The final phase is focused on comment initiation. Children are taught how to comment spontaneously about the things they see around them.
4) Social Stories
Introduced by Carol Gray in 1991, Social Stories present accurate information about situations that children may find difficult or confusing. They help these children understand how to act or respond in such situations.
Working on building social skills is a crucial component of supporting children with autism in the classroom. As social cues may often be challenging for these children, role-playing, social stories, and explicit instruction can be beneficial in promoting social interactions and friendships.

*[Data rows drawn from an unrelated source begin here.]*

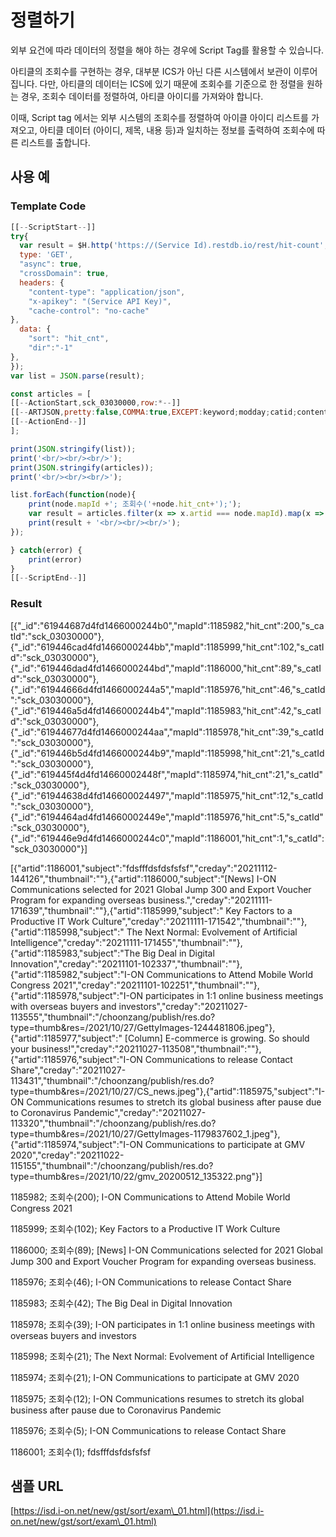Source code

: # 정렬하기

외부 요건에 따라 데이터의 정렬을 해야 하는 경우에 Script Tag를 활용할 수 있습니다.

아티클의 조회수를 구현하는 경우, 대부분 ICS가 아닌 다른 시스템에서 보관이 이루어 집니다. 다만, 아티클의 데이터는 ICS에 있기 때문에 조회수를 기준으로 한 정렬을 원하는 경우, 조회수 데이터를 정렬하여, 아티클 아이디를 가져와야 합니다.

이때, Script tag 에서는 외부 시스템의 조회수를 정렬하여 아이클 아이디 리스트를 가져오고, 아티클 데이터 (아이디, 제목, 내용 등)과 일치하는 정보를 출력하여 조회수에 따른 리스트를 출합니다.

## 사용 예

### Template Code

```javascript
[[--ScriptStart--]]
try{
  var result = $H.http('https://(Service Id).restdb.io/rest/hit-count', {
  type: 'GET',
  "async": true,
  "crossDomain": true,
  headers: {
    "content-type": "application/json",
	"x-apikey": "(Service API Key)",
    "cache-control": "no-cache"
},
  data: {
	"sort": "hit_cnt",
	"dir":"-1"
},
});
var list = JSON.parse(result);

const articles = [
[[--ActionStart,sck_03030000,row:*--]]
[[--ARTJSON,pretty:false,COMMA:true,EXCEPT:keyword;modday;catid;content--]]
[[--ActionEnd--]]
];

print(JSON.stringify(list));
print('<br/><br/><br/>');
print(JSON.stringify(articles));
print('<br/><br/><br/>');

list.forEach(function(node){
	print(node.mapId +'; 조회수('+node.hit_cnt+');');
	var result = articles.filter(x => x.artid === node.mapId).map(x => x.subject);
	print(result + '<br/><br/><br/>');
});

} catch(error) {
	print(error)
}
[[--ScriptEnd--]]
```

### Result

\[{"\_id":"61944687d4fd1466000244b0","mapId":1185982,"hit\_cnt":200,"s\_catId":"sck\_03030000"},{"\_id":"619446cad4fd1466000244bb","mapId":1185999,"hit\_cnt":102,"s\_catId":"sck\_03030000"},{"\_id":"619446dad4fd1466000244bd","mapId":1186000,"hit\_cnt":89,"s\_catId":"sck\_03030000"},{"\_id":"61944666d4fd1466000244a5","mapId":1185976,"hit\_cnt":46,"s\_catId":"sck\_03030000"},{"\_id":"619446a5d4fd1466000244b4","mapId":1185983,"hit\_cnt":42,"s\_catId":"sck\_03030000"},{"\_id":"61944677d4fd1466000244aa","mapId":1185978,"hit\_cnt":39,"s\_catId":"sck\_03030000"},{"\_id":"619446b5d4fd1466000244b9","mapId":1185998,"hit\_cnt":21,"s\_catId":"sck\_03030000"},{"\_id":"619445f4d4fd14660002448f","mapId":1185974,"hit\_cnt":21,"s\_catId":"sck\_03030000"},{"\_id":"61944638d4fd146600024497","mapId":1185975,"hit\_cnt":12,"s\_catId":"sck\_03030000"},{"\_id":"6194464ad4fd14660002449e","mapId":1185976,"hit\_cnt":5,"s\_catId":"sck\_03030000"},{"\_id":"619446e9d4fd1466000244c0","mapId":1186001,"hit\_cnt":1,"s\_catId":"sck\_03030000"}]

\[{"artid":1186001,"subject":"fdsfffdsfdsfsfsf","creday":"20211112-144126","thumbnail":""},{"artid":1186000,"subject":"\[News] I-ON Communications selected for 2021 Global Jump 300 and Export Voucher Program for expanding overseas business.","creday":"20211111-171639","thumbnail":""},{"artid":1185999,"subject":" Key Factors to a Productive IT Work Culture","creday":"20211111-171542","thumbnail":""},{"artid":1185998,"subject":" The Next Normal: Evolvement of Artificial Intelligence","creday":"20211111-171455","thumbnail":""},{"artid":1185983,"subject":"The Big Deal in Digital Innovation","creday":"20211101-102337","thumbnail":""},{"artid":1185982,"subject":"I-ON Communications to Attend Mobile World Congress 2021","creday":"20211101-102251","thumbnail":""},{"artid":1185978,"subject":"I-ON participates in 1:1 online business meetings with overseas buyers and investors","creday":"20211027-113555","thumbnail":"/choonzang/publish/res.do?type=thumb\&res=/2021/10/27/GettyImages-1244481806.jpeg"},{"artid":1185977,"subject":" \[Column] E-commerce is growing. So should your business!","creday":"20211027-113508","thumbnail":""},{"artid":1185976,"subject":"I-ON Communications to release Contact Share","creday":"20211027-113431","thumbnail":"/choonzang/publish/res.do?type=thumb\&res=/2021/10/27/CS\_news.jpeg"},{"artid":1185975,"subject":"I-ON Communications resumes to stretch its global business after pause due to Coronavirus Pandemic","creday":"20211027-113320","thumbnail":"/choonzang/publish/res.do?type=thumb\&res=/2021/10/27/GettyImages-1179837602\_1.jpeg"},{"artid":1185974,"subject":"I-ON Communications to participate at GMV 2020","creday":"20211022-115155","thumbnail":"/choonzang/publish/res.do?type=thumb\&res=/2021/10/22/gmv\_20200512\_135322.png"}]

1185982; 조회수(200); I-ON Communications to Attend Mobile World Congress 2021

1185999; 조회수(102); Key Factors to a Productive IT Work Culture

1186000; 조회수(89); \[News] I-ON Communications selected for 2021 Global Jump 300 and Export Voucher Program for expanding overseas business.

1185976; 조회수(46); I-ON Communications to release Contact Share

1185983; 조회수(42); The Big Deal in Digital Innovation

1185978; 조회수(39); I-ON participates in 1:1 online business meetings with overseas buyers and investors

1185998; 조회수(21); The Next Normal: Evolvement of Artificial Intelligence

1185974; 조회수(21); I-ON Communications to participate at GMV 2020

1185975; 조회수(12); I-ON Communications resumes to stretch its global business after pause due to Coronavirus Pandemic

1185976; 조회수(5); I-ON Communications to release Contact Share

1186001; 조회수(1); fdsfffdsfdsfsfsf

## 샘플 URL

[https://isd.i-on.net/new/gst/sort/exam\_01.html](https://isd.i-on.net/new/gst/sort/exam\_01.html)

Inclusive and collaborative learning activities promote interaction with peers, which helps in developing their social skills. For example, group projects or team-based learning activities can encourage interaction and cooperation among students.
5) Sensory Integration
Children with ASD often face challenges with sensory integration, which can lead to extreme responses to certain stimuli. Sensory integration therapy puts to use activities that challenge a child’s ability to respond appropriately to sensory input. Therapists often use this approach for children with autism who are overly sensitive or under-responsive to sensory stimuli
Sensory integration therapy can assist these students in better managing their physiological responses. To make classrooms more sensory-sensitive, educators can use appropriate lighting, noise, and seating arrangements.
Effectiveness of Teaching Methods
Each teaching strategy for autism is backed by empirical evidence of its efficacy within the autism pedagogy. For example, ABA teaching methods such as discrete trial training (DTT) have shown remarkable efficiency in teaching academic, communication, play, social, and self-help skills to these children. Similarly, the structured teaching method aims to translate the culture of autism into concrete strategies conducive to their learning, leading to improvements in adapting and understanding their environment.
Additionally, PECS fosters initiative communication with low proficiency skills and increases social-communicative behaviours. Social stories, on the other hand, are crucial in developing social understanding, particularly regarding complex or abstract social concepts. Lastly, sensory integration therapy shows promising results in reducing problem behaviours and improving performance.
Parents and caregivers can be valuable allies in supporting children with ASD in the classroom. Regular communication with parents can offer insights into the child’s challenges, strengths, and effective strategies at home. Involving specialists like occupational therapists, speech therapists, or school psychologists can also enhance the supportive efforts in school.
Children with autism have unique learning needs. Offering diverse teaching methods that align with their needs can dramatically enhance their behavioural, communicative, and adaptive skills. Moreover, working closely with trained behavioural and occupational therapists and educators who understand the child’s personality traits and characteristics is essential for their growth and development.